Fintech groups say their advantage over banks is an ability to concentrate on a small market sector and their better understanding of how to use technology to their advantage.

Hiroki Takeuchi is founder and chief executive of GoCardless, a London-based enterprise that allows small businesses and individual entrepreneurs to set up direct debit payments from customers, targeting groups that have difficulties setting up recurring payments.

“Banks do lots of things at once,” he says. “Fintech companies take one area and laser-focus on it. Banks can’t do that.

“We also see ourselves as a tech company. We’ve hired loads of engineers who will build robust new technologies. Banks, by contrast, typically use fairly old technologies, building systems by hiring consultancies.”

Some banks are attempting to head off the threat. Barclays launched the Pingit mobile app two years ago, allowing customers from any UK bank to send money to another person using only a phone number. The Payments Council, the UK industry group responsible for payment mechanisms, has launched a similar mobile system called Paym.

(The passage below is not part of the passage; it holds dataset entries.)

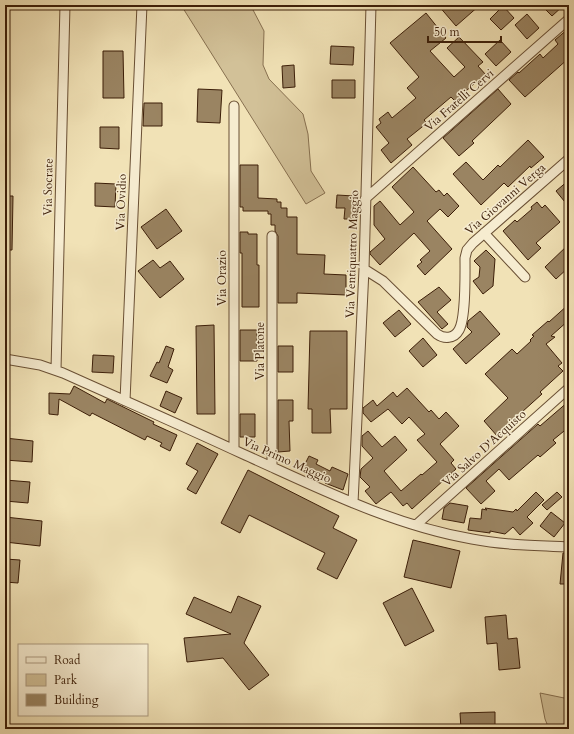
<svg xmlns="http://www.w3.org/2000/svg" width="574" height="734" font-family="Cardo,serif">
<style>
.green{fill:#d2c198;stroke:#877050}
.building{fill:#9a8462;stroke:#3c1e08}
.lines{fill:none;stroke-linecap:round;stroke-linejoin:round}
.minor-casing{stroke:#694f34;stroke-width:11}
.minor{stroke:#f6ecd0;stroke-width:9}
.labels{text-anchor:middle;dominant-baseline:central;stroke-width:3;stroke-linejoin:round;paint-order:stroke}
.street-label{font-size:12px;fill:#3c1e08;stroke:#f6ecd0}
</style>
<rect width="100%" height="100%" fill="#f1e2b6"/>
<filter id="stains"><feTurbulence type="fractalNoise" baseFrequency=".005" numOctaves="4"/><feColorMatrix values="0 0 0 0 .2 0 0 0 0 .09 0 0 0 0 .02 0 0 0 .5 -.17"/></filter>
<radialGradient id="worn" r=".72"><stop offset=".6" stop-color="#630" stop-opacity="0"/><stop offset="1" stop-color="#630" stop-opacity=".3"/></radialGradient>
<path class="green" d="M 181,5 L 248,5 L 252,8 L 264,31 L 263,65 L 269,79 L 303,114 L 308,134 L 311,171 L 325,193 L 306,204 Z
M 540,693 L 569,699 L 569,729 L 549,729 L 545,719 Z"/>
<path class="building" d="M 438,5 L 480,5 L 456,26 Z
M 541,5 L 564,5 L 552,16 Z
M 503,6 L 514,18 L 501,30 L 490,19 Z
M 426,13 L 446,38 L 430,51 L 454,77 L 465,67 L 447,48 L 459,37 L 483,62 L 478,66 L 486,75 L 477,84 L 476,82 L 455,101 L 451,97 L 424,120 L 427,123 L 407,139 L 412,145 L 391,163 L 381,150 L 389,143 L 376,127 L 381,123 L 379,119 L 388,112 L 392,118 L 416,98 L 407,88 L 419,77 L 390,43 Z
M 527,14 L 539,28 L 527,39 L 515,25 Z
M 569,28 L 569,58 L 525,97 L 509,80 L 518,72 L 519,73 L 540,54 L 543,58 L 558,44 L 555,40 Z
M 500,40 L 511,52 L 496,66 L 485,54 Z
M 331,46 L 354,47 L 353,65 L 330,64 Z
M 103,51 L 123,51 L 124,98 L 103,98 Z
M 294,65 L 295,87 L 283,88 L 282,66 Z
M 332,80 L 355,80 L 355,98 L 332,98 Z
M 198,89 L 222,90 L 220,123 L 197,122 Z
M 498,89 L 511,104 L 472,141 L 474,143 L 459,156 L 443,138 Z
M 144,103 L 162,103 L 162,126 L 143,126 Z
M 100,127 L 119,127 L 119,149 L 100,148 Z
M 528,140 L 544,157 L 531,168 L 530,166 L 508,187 L 504,183 L 481,205 L 453,174 L 466,162 L 483,180 L 498,165 L 500,167 Z
M 240,165 L 258,165 L 258,198 L 277,199 L 277,202 L 281,202 L 281,208 L 287,208 L 287,217 L 297,217 L 297,254 L 325,255 L 324,274 L 346,275 L 346,295 L 297,293 L 297,303 L 278,303 L 278,236 L 275,231 L 275,225 L 271,225 L 271,214 L 268,214 L 268,211 L 243,211 L 243,207 L 240,207 Z
M 413,167 L 436,192 L 439,190 L 444,196 L 447,193 L 459,206 L 448,217 L 440,209 L 427,221 L 452,249 L 425,275 L 417,266 L 422,262 L 420,260 L 430,251 L 414,233 L 380,265 L 370,254 L 370,252 L 385,239 L 374,225 L 374,206 L 380,201 L 400,225 L 414,212 L 392,187 Z
M 569,180 L 569,207 L 556,191 Z
M 95,183 L 116,184 L 115,207 L 95,206 Z
M 337,195 L 354,196 L 352,219 L 344,219 L 345,208 L 336,208 Z
M 5,196 L 13,196 L 12,250 L 5,250 Z
M 537,202 L 542,208 L 545,205 L 560,222 L 536,243 L 541,248 L 528,260 L 503,231 L 515,220 L 517,222 L 532,209 L 531,207 Z
M 166,209 L 182,231 L 157,249 L 141,227 Z
M 240,232 L 248,232 L 248,234 L 257,234 L 257,265 L 259,265 L 259,307 L 242,307 L 242,253 L 240,253 Z
M 569,244 L 569,267 L 556,279 L 545,267 Z
M 486,250 L 495,259 L 493,286 L 483,294 L 473,281 L 479,277 L 480,267 L 474,261 Z
M 153,260 L 160,268 L 170,261 L 184,279 L 160,298 L 138,271 Z
M 439,287 L 451,300 L 437,312 L 448,324 L 442,329 L 418,302 Z
M 569,304 L 569,320 L 551,336 L 555,337 L 546,344 L 562,363 L 558,366 L 563,371 L 540,392 L 542,394 L 512,421 L 514,422 L 498,437 L 484,421 L 508,398 L 485,374 L 512,349 L 517,354 L 531,341 L 530,340 L 534,336 L 532,335 L 548,321 L 549,322 Z
M 399,310 L 411,324 L 395,337 L 383,323 Z
M 480,311 L 500,334 L 466,364 L 453,349 L 472,332 L 467,327 L 468,321 Z
M 214,325 L 215,414 L 197,414 L 196,326 Z
M 240,330 L 257,330 L 257,361 L 240,361 Z
M 310,331 L 347,331 L 347,409 L 330,409 L 331,433 L 312,433 L 312,409 L 308,409 Z
M 423,338 L 437,355 L 423,367 L 409,351 Z
M 166,346 L 174,349 L 168,367 L 173,370 L 167,383 L 150,376 L 157,362 L 159,363 Z
M 278,346 L 293,346 L 293,372 L 278,372 Z
M 93,355 L 114,356 L 113,373 L 92,372 Z
M 74,386 L 105,403 L 107,399 L 111,401 L 154,422 L 153,424 L 177,435 L 170,451 L 160,446 L 162,443 L 147,436 L 145,440 L 92,413 L 90,416 L 59,399 L 58,415 L 49,414 L 49,393 L 70,394 Z
M 407,388 L 429,412 L 431,410 L 439,419 L 446,412 L 459,426 L 440,444 L 454,460 L 451,463 L 456,469 L 412,509 L 407,503 L 403,506 L 391,492 L 376,504 L 365,491 L 370,487 L 360,477 L 361,469 L 373,458 L 362,446 L 362,436 L 368,431 L 382,447 L 395,436 L 407,450 L 384,471 L 401,491 L 421,474 L 422,475 L 437,462 L 417,440 L 425,434 L 409,417 L 402,424 L 388,409 L 371,422 L 363,413 L 363,408 L 373,400 L 377,406 L 393,392 L 397,397 Z
M 166,391 L 182,398 L 175,413 L 160,406 Z
M 278,400 L 293,400 L 293,421 L 289,421 L 290,451 L 278,452 Z
M 569,401 L 569,427 L 553,440 L 556,443 L 540,457 L 538,455 L 509,480 L 499,469 L 486,481 L 495,491 L 481,504 L 466,488 L 538,424 L 540,426 Z
M 240,414 L 255,414 L 255,437 L 240,437 Z
M 5,438 L 33,441 L 32,462 L 5,460 Z
M 197,443 L 218,454 L 196,494 L 187,489 L 198,471 L 186,464 Z
M 309,456 L 318,460 L 316,464 L 330,471 L 332,467 L 348,474 L 343,490 L 325,483 L 326,481 L 302,470 Z
M 248,470 L 339,516 L 333,528 L 357,540 L 337,579 L 317,569 L 325,553 L 249,515 L 240,533 L 221,523 Z
M 5,480 L 30,482 L 28,503 L 5,501 Z
M 536,492 L 544,500 L 527,517 L 533,523 L 520,535 L 513,527 L 505,534 L 490,531 L 490,533 L 468,530 L 470,518 L 481,519 L 482,509 L 487,510 L 485,508 L 513,512 L 516,509 L 517,511 Z
M 557,492 L 562,497 L 547,510 L 542,505 Z
M 450,503 L 468,506 L 464,523 L 442,519 L 444,508 Z
M 551,512 L 565,523 L 554,537 L 540,526 Z
M 5,517 L 42,521 L 40,546 L 5,542 Z
M 413,540 L 460,551 L 451,588 L 404,577 Z
M 563,553 L 569,553 L 569,584 L 560,584 Z
M 5,559 L 20,560 L 18,583 L 5,582 Z
M 412,588 L 434,631 L 405,646 L 383,603 Z
M 238,596 L 261,606 L 244,643 L 269,675 L 249,690 L 223,658 L 187,662 L 184,638 L 231,634 L 186,614 L 194,597 L 231,613 Z
M 506,615 L 508,639 L 517,638 L 520,668 L 499,670 L 497,643 L 487,644 L 485,617 Z
M 495,712 L 495,729 L 461,729 L 460,713 Z"/>
<g class="lines">
<g class="minor-casing">
<path id="minor" d="M 234,106 L 234,449
M 365,199 L 569,19
M 484,233 L 525,277
M 364,269 L 383,281 L 437,334 C 444,339 454,339 459,330 C 466,318 465,274 465,258 L 467,250 L 473,243 L 569,159
M 5,359 L 40,365 L 63,373 C 123,400 183,426 243,454 C 317,487 391,525 472,539 C 504,545 537,546 569,547
M 56,370 L 65,5
M 125,401 L 142,5
M 272,467 L 272,236
M 353,503 L 364,269 L 371,5
M 416,525 L 569,388"/>
</g>
<use href="#minor" class="minor"/>
</g>
<g class="labels">
<g class="street-label">
<text transform="translate(459 100) rotate(-41)">Via Fratelli Cervi</text>
<text transform="translate(48 187) rotate(-89)">Via Socrate</text>
<text transform="translate(505 199) rotate(-41)">Via Giovanni Verga</text>
<text transform="translate(121 202) rotate(-88)">Via Ovidio</text>
<text transform="translate(352 254) rotate(-88)">Via Ventiquattro Maggio</text>
<text transform="translate(222 278) rotate(-90)">Via Orazio</text>
<text transform="translate(260 351) rotate(-90)">Via Platone</text>
<text transform="translate(484 448) rotate(-42)">Via Salvo D'Acquisto</text>
<text transform="translate(287 460) rotate(24)">Via Primo Maggio</text>
</g>
</g>
<rect width="574" height="734" fill="none" stroke="#f1e2b6" stroke-width="20"/>
<rect x="6" y="6" width="562" height="722" fill="none" stroke="#3c1e08" stroke-width="2"/>
<rect x="10" y="10" width="554" height="714" fill="none" stroke="#3c1e08"/>
<rect x="18" y="644" width="130" height="72" fill="#f6ecd0" stroke="#ac9a80"/>
<rect x="26" y="657" width="20" height="6" fill="#f6ecd0" stroke="#ac9a80"/>
<text x="54" y="664" font-size="12" fill="#3c1e08">Road</text>
<rect x="26" y="674" width="20" height="12" fill="#d2c198" stroke="#ac9a80"/>
<text x="54" y="684" font-size="12" fill="#3c1e08">Park</text>
<rect x="26" y="694" width="20" height="12" fill="#9a8462" stroke="#ac9a80"/>
<text x="54" y="704" font-size="12" fill="#3c1e08">Building</text>
<path d="M428 36v6h73v-6" fill="none" stroke="#3c1e08" stroke-width="2"/>
<text x="434" y="36" font-size="12" fill="#3c1e08" stroke="#f6ecd0" stroke-width="3" paint-order="stroke">50 m</text>
<rect width="100%" height="100%" filter="url(#stains)"/>
<rect width="100%" height="100%" fill="url(#worn)"/>
</svg>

Barclays, MasterCard, Rabobank and Lloyds are among older financial groups attempting to turn into investors, helping to fund “accelerators” – environments for would-be entrepreneurs who exchange equity in their fledgling enterprises for cash, mentorship and office space.

Others have partnered with fintech companies, believing it may be better to collaborate than be to compete.

In June, Santander announced a deal so customers it cannot serve may use Funding Circle, a UK peer-to-peer lender specialising in corporate loans.

In return, Funding Circle, which has lent some £290m to 5,000 businesses since it began trading in 2010, will promote Santander’s current account and cash management services.

“It will by no means be our last partnership,” says Samir Desai, chief executive of Funding Circle.

In the US, San Francisco-based Union Bank announced a similar deal to sell some personal loans via Lending Club, an online marketplace.

Mr Desai says that, although fintech companies are taking a bite out of banks’ revenue streams, they are also helping expand the financial services sector.

He says about a third of his customers have told him they would not have been able to raise finance without Funding Circle, so creating customers outside the orbit of traditional banking.

Though fintech companies expect to work with banks, their efforts will lead to a more fragmented financial services marketplace.

Mr Hinrikus comments: “We may see that a one-size-fits-all universal bank no longer works.”